Wykupiliśmy w GrekoSie wycieczke na KORFU w hotelu BLUE PRINCESS BEACH 4*,niestety ogromna wtopa dla biura jedno wielkie oszustwo.Hotel o tej nazwie nie istnieje obecna nazwa to ELLY BEACH poziom to 2* przestrzegam przed wyjazdem w pokojach ,smrod kanalizy stechlizny i grzyb niesprawna klimatyzacja .Wszystko nadaje sie do remantu .Glowna resteuracja to typ stolowki z czasow PRL ze stolami nakrytymi ochydnymi obrusami ,szwedajacymi sie kotami szczurami i psami.Jedzenie codzinnie to samo i w malych ilosciach przekaski suche czyli ciastka z paczki na ochydnym pulmisku owoce z puszek oprucz jablek i czastek pomaranczy ,kawa herbata ialkochole dno nie wspomne o napojach poprostu ochyda. Plaza brudna nie przygotowana brak parasoli wszystko w kompletnym rozgardiaszu .Awszystko mialo byc ALL JNCLUSIVE. Jedynie wynajecie auta i zwiedzenie wyspy na wlasa reke w super towarzystwie zrekompensowal nam pobyt.Ale i tak bedzemy skladac pozew do grecoca za nie dotrzymanie warunkow umowy .Oferta obejmowala 7 dni z czego wykorzystanych zostal 6 .PRZSTRZEGAM WSZYSTKICH PRZED WYKUPEM TEJ OFERTY TJ KORFU WIOCHA LAPADES HOTEL ELLY BEACH A MIALO BYC BLUE PRINCESS BEACH4*A tym ktorzy wykupili serdecznie wspolczuje
Mimo wcześniejszych słabych komentarzy my nie możemy narzekać i jesteśmy pełni uznania dla biura Grecos
Witam wszystkich, W tym roku byliśmy z żoną na Korfu a konkretnie w BLUE PRINCESS BEACH ( MIEJSCOWOŚĆ LIAPADOS ) , zawsze z Grecosa wszystko było w najlepszym porządku natomiast tym razem było niestety inaczej. Hotel oceniany na 4 gwiazdki to jakaś kpina!! w skrócie mógłbym powiedzieć: SYF, BRÓD , SMRÓD i UBÓSTWO. Przyjechalismy do hotelu o 1 w nocy gdzie dostaliśmy pokój w którym śmierdziało kanalizacją (8 innych par mialo ta sama sytuacje) ! Klucze rozdawali pracownicy którzy na codzien zajmują sie czyszczeniem basenów. Nie było żadnej kompetentnej osoby na recepcji.

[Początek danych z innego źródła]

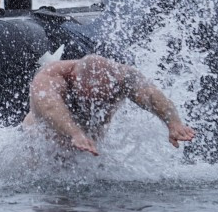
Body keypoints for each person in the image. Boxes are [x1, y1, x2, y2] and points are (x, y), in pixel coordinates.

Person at [23, 55, 196, 156]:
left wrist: (173, 122)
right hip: (41, 148)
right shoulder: (51, 77)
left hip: (89, 148)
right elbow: (49, 107)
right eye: (89, 99)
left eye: (102, 99)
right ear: (74, 79)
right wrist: (74, 133)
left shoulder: (123, 76)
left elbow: (151, 95)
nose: (94, 106)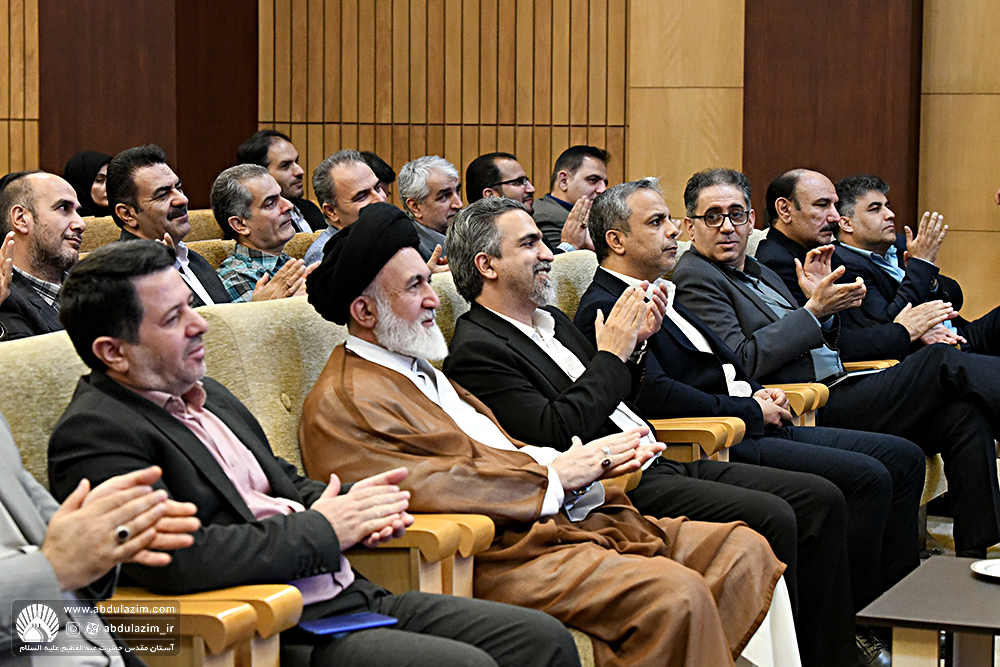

Wracając do pokoju ktory otrzymaliśmy- oczywiście nie dało rady wytrzymać 10min wiec zarządaliśmy zmiany pokoju , naszczęście sie udało i można było spokojnie zasnąć. Mieliśmy nadzieję że rano wszystko się wyjaśni i dostaniemy pokój taki sam jaki widzieliśmy w ogłoszeniu Grecosa i za ktory zaplaciliśmy. Niestety nie było możliwości zmiany pokoju/pomieszczenia więc musiliśmy zostać w nim cały pobyt. Pokój/pomieszczenie tragiczne a napewno nie 4gwiazdkowe , problem byl natury higienicznej - grzyb w lazience na ścianie , obleśna toaleta , brak jakich kolwiek wieszaków na reczniki itp , pokoj nie wentylowany bez okna , brak możliwości uchylenia drzwi tarasowych wiec po calym dniu gdzie pokoj byl zamkniety odór byl straszny. Brak nazwy hotelu na głownym budynku - w pozniejszym czasie dowiedzielismy sie ze hotel teraz zmienil nazwe a wszedzie widnial napis ELLY BEACH HOTEL ktory oceniany jest na portalach na 2gwiazdki. Jedzenie tragiczne - grecja slynie z pysznego jedzenia ktore doswiadczylismy w innych kurortach a tutaj podawali jakies papki z ryzem i makaronem . Przeprasza mza haotyczny opis ale jak sobie przypominam ile pieniedzy zaplacilismy za ten schit to mnie trafia , najgorszemu wrogowi bym nie polecil tego miejsca ! Na zakonczenie powiem ze oprocz nas 24 inne osoby mialy takie samo zdanie , bedziemy pisac reklamacje oraz pozew zbiorowy do Grecosa poniewaz czujemy sie oszukani.